### WHAT YOU WILL DO
Print every entry word for word, but omit the pictures.

### GIVEN ENTRIES
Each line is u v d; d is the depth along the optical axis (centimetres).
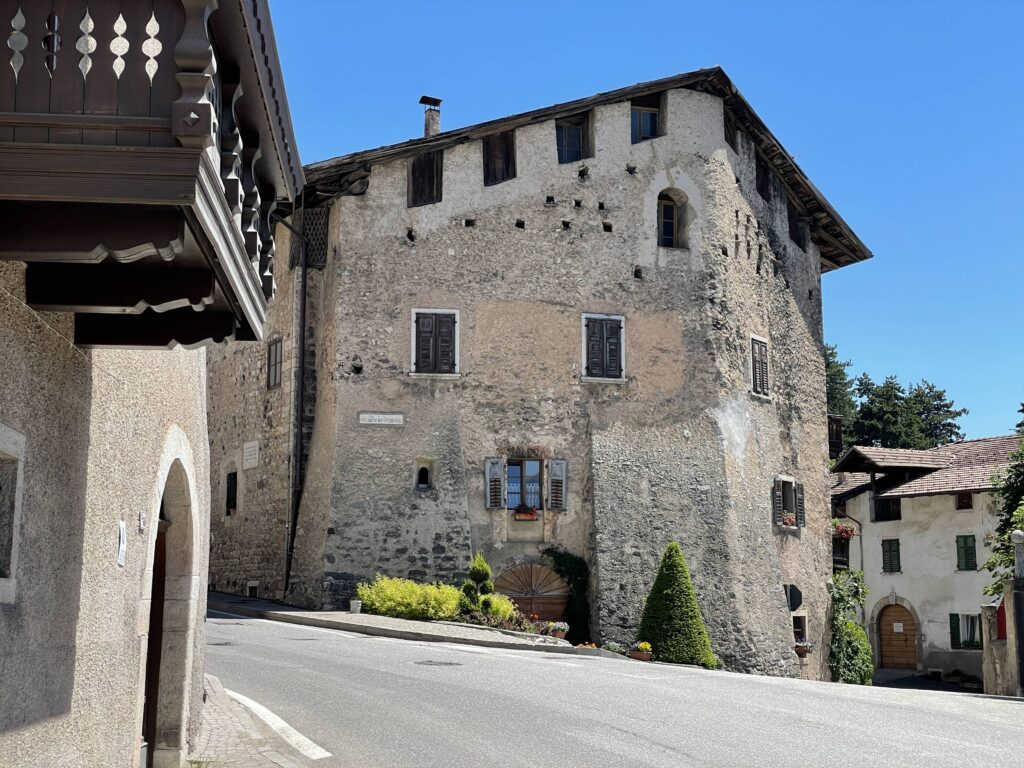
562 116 2783
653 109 2911
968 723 1207
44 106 530
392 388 2572
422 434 2567
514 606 2459
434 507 2536
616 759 935
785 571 2959
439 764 916
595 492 2616
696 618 2442
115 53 538
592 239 2753
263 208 805
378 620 2241
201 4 533
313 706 1189
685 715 1187
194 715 979
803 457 3191
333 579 2438
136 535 779
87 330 668
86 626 671
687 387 2758
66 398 632
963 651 3981
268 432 2766
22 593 569
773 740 1043
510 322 2666
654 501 2658
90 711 680
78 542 653
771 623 2745
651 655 2394
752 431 2895
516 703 1232
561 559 2595
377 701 1224
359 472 2516
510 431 2627
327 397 2581
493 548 2580
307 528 2559
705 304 2811
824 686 1611
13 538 557
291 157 782
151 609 937
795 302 3281
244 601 2598
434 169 2680
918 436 5847
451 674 1471
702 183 2870
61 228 539
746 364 2923
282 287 2794
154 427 820
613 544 2594
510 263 2689
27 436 576
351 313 2578
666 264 2798
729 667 2608
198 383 1008
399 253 2623
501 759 934
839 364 6059
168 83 537
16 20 536
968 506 4044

### SOLUTION
Each line is u v d; d is the depth along the optical axis (centimetres).
562 116 2783
653 109 2911
968 723 1207
44 106 530
392 388 2572
422 434 2567
514 606 2459
434 507 2536
616 759 935
785 571 2959
439 764 916
595 492 2616
696 618 2442
115 53 538
592 239 2753
263 208 805
378 620 2241
201 4 533
313 706 1189
685 715 1187
194 715 979
803 457 3191
333 579 2438
136 535 779
87 330 668
86 626 671
687 387 2758
66 398 632
963 651 3981
268 432 2766
22 593 569
773 740 1043
510 322 2666
654 501 2658
90 711 680
78 542 653
771 623 2745
651 655 2394
752 431 2895
516 703 1232
561 559 2595
377 701 1224
359 472 2516
510 431 2627
327 397 2581
493 548 2580
307 528 2559
705 304 2811
824 686 1611
13 538 557
291 157 782
151 609 937
795 302 3281
244 601 2598
434 169 2680
918 436 5847
451 674 1471
702 183 2870
61 228 539
746 364 2923
282 287 2794
154 427 820
613 544 2594
510 263 2689
27 436 576
351 313 2578
666 264 2798
729 667 2608
198 383 1008
399 253 2623
501 759 934
839 364 6059
168 83 537
16 20 536
968 506 4044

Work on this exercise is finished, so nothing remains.